TEXT SHOWN
=== Section Start ===

|Publication number||US4182937 A|
|Application number||US 05/944,425|
|Publication date||Jan 8, 1980|
|Filing date||Sep 21, 1978|
|Priority date||Sep 21, 1978|
|Publication number||05944425, 944425, US 4182937 A, US 4182937A, US-A-4182937, US4182937 A, US4182937A|
|Inventors||John C. Greenwood|
|Original Assignee||International Standard Electric Corp.|
|Export Citation||BiBTeX, EndNote, RefMan|
|Patent Citations (1), Referenced by (34), Classifications (13), Legal Events (1)|
|External Links: USPTO, USPTO Assignment, Espacenet|
This invention relates to electro-acoustic transducers, and in particular to a microphonic transducer in which the active element is a silicon cantilever.
According to one aspect of the invention there is provided a microphone transducer element of the type in which acoustic vibration generates corresponding resistance changes, including two or more semiconductor plate members mounted on an integral flexible laminar support and interconnected via one or more semiconductor filaments, the one or more filaments providing the strain sensitive elements of the transducer.
According to another aspect of the invention there is provided a microphone assembly, including a housing in which a flexible diaphragm is mounted, a semiconductor strain gauge transducer element secured to the housing by first and second contact springs, a spring lever mounted on the housing adjacent the contact springs and adapted to bias the transducer element into a state of strain, and a fulcrum pin mounted on the diaphragm and in abutment with the spring lever whereby acoustic vibrations of the diaphragm are transmitted to the transducer element.
An embodiment of the invention will now be described with reference to the accompanying drawing wherein:
FIG. 1 shows a silicon transducer element of the cantilever type in accordance with the invention;
FIG. 2 is a schematic view of a microphone assembly using the transducer of FIG. 1;
FIGS. 3 and 4 show the operation of the microphone assembly of FIG. 2;
and FIG. 5 shows the equivalent circuit of the transducer element of FIG. 1.
Referring to FIG. 1, the transducer element 11 is a monolithic silicon structure made from a wafer of n-type silicon by a doping with a p-type dopant followed by a selective etching process, such as that described in our published British specification No. 1,211,499 (J. C. Greenwood 6), and comprises a plate member 12 coupled to a pair of smaller plate members 13 via silicon bridges or cantilevers 14. One face of the wafer is uniformly doped with the dopant, e.g. boron, while the other side is selectively doped through a mask to form the transducer pattern. When the slice is selectively etched, for example in a mixture of water, ethylene diamine and catechol, the uniformly doped one face of the wafer is not attacked but remains to form a flexible integral support plate 15. The undoped portions of the other face are etched away to form the transducer structure. In the finished structure the support plate 15 forms a hinge 16 between the large and small plate members thus allowing tension to be applied to the bridges 14.
As shown in FIG. 2 the transducer assembly is supported on a mounting block 21 via strip springs 22 and secured to a respective plate member 13, the springs 22 also providing electrical connection to the transducer. The mounting block 21 also carries a U-shaped spring 23 which spring abuts the large plate member 12 of the transducer and is slightly bent so as to bias the transducer maintaining the bridges 14 in tension.

=== Section End ===

Write out the patent text word for word, from "An embodiment of" to "element of FIG. 1.".

DATASET CONTENT
=== Section Start ===

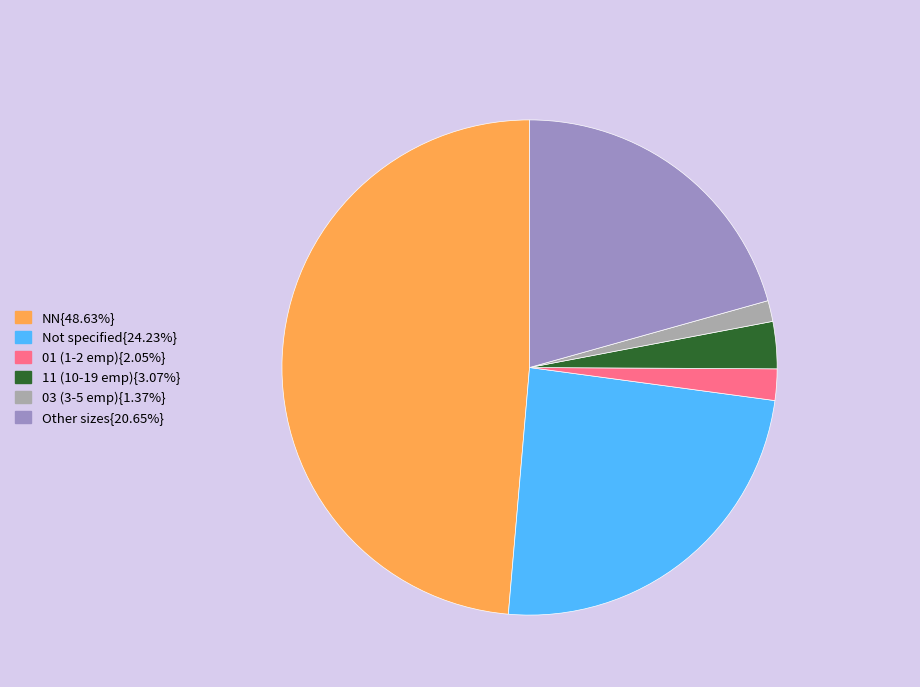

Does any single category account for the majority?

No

=== Section End ===

EXERCISE ANSWER
An embodiment of the invention will now be described with reference to the accompanying drawing wherein:
FIG. 1 shows a silicon transducer element of the cantilever type in accordance with the invention;
FIG. 2 is a schematic view of a microphone assembly using the transducer of FIG. 1;
FIGS. 3 and 4 show the operation of the microphone assembly of FIG. 2;
and FIG. 5 shows the equivalent circuit of the transducer element of FIG. 1.